Page-level text extractions
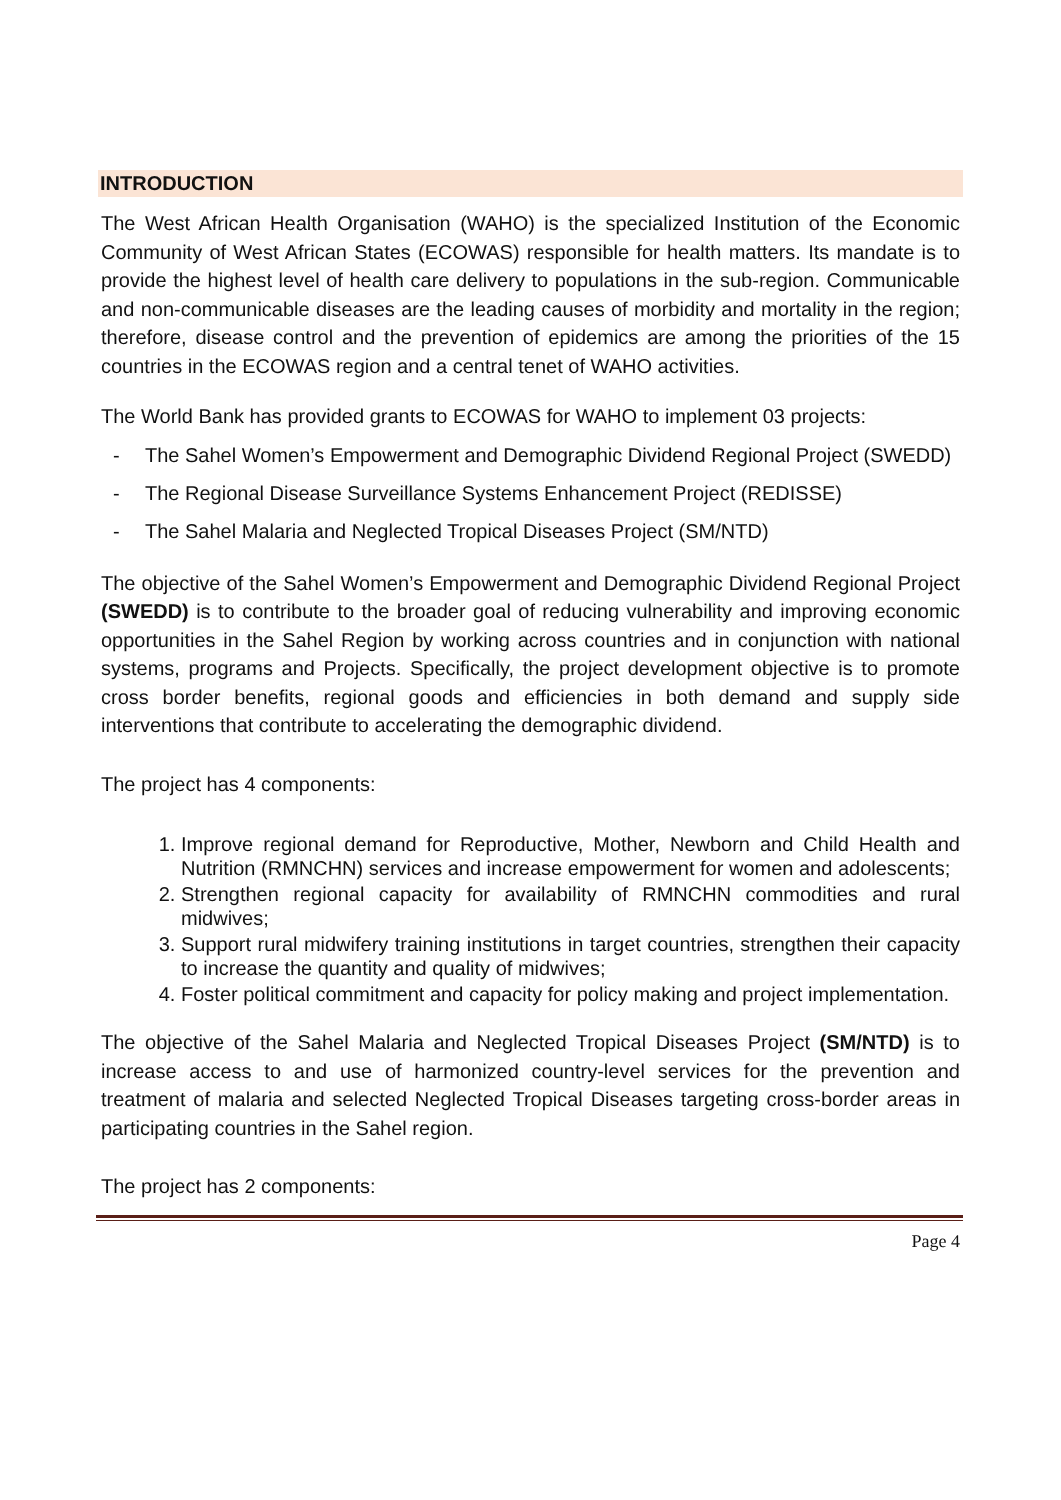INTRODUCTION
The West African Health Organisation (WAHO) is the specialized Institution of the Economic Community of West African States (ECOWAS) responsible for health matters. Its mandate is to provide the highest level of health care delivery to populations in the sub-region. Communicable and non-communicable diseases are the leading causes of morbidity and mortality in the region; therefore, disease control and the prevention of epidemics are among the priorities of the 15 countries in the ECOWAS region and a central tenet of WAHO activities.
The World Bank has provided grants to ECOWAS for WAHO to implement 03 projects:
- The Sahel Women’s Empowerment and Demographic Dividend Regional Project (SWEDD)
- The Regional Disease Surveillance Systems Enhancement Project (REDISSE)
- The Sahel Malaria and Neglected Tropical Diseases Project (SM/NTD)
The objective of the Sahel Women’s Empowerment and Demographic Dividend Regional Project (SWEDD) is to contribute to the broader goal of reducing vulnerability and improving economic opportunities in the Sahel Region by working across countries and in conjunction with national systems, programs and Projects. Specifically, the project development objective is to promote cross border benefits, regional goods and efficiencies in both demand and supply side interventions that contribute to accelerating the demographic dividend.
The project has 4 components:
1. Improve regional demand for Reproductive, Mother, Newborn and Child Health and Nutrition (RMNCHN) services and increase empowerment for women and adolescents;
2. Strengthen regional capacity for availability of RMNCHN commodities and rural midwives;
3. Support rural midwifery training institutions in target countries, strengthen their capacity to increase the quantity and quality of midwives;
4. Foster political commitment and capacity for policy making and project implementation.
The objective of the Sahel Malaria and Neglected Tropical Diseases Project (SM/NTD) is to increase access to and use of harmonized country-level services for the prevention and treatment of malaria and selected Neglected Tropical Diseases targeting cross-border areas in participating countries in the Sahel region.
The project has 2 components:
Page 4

* * *

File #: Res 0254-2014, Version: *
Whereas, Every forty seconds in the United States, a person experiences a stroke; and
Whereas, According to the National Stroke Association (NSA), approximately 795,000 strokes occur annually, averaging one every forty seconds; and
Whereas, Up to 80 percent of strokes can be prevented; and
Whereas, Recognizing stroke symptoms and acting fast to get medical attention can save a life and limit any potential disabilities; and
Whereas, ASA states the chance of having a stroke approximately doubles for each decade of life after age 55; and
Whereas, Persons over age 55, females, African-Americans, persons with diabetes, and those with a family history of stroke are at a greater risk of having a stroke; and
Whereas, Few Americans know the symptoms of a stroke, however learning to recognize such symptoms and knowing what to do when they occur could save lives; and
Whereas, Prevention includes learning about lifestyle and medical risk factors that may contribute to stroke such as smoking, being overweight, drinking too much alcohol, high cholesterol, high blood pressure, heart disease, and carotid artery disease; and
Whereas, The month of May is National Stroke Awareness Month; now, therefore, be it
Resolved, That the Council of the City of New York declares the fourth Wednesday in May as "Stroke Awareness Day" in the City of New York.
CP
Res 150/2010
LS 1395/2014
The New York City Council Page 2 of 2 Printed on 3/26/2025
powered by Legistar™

— About this task —
Which lines above run from the one containing "Whereas, Persons over" to the one containing "Whereas, The month"? Give them again exactly, both ends included.

— Expected answer —
Whereas, Persons over age 55, females, African-Americans, persons with diabetes, and those with a family history of stroke are at a greater risk of having a stroke; and
Whereas, Few Americans know the symptoms of a stroke, however learning to recognize such symptoms and knowing what to do when they occur could save lives; and
Whereas, Prevention includes learning about lifestyle and medical risk factors that may contribute to stroke such as smoking, being overweight, drinking too much alcohol, high cholesterol, high blood pressure, heart disease, and carotid artery disease; and
Whereas, The month of May is National Stroke Awareness Month; now, therefore, be it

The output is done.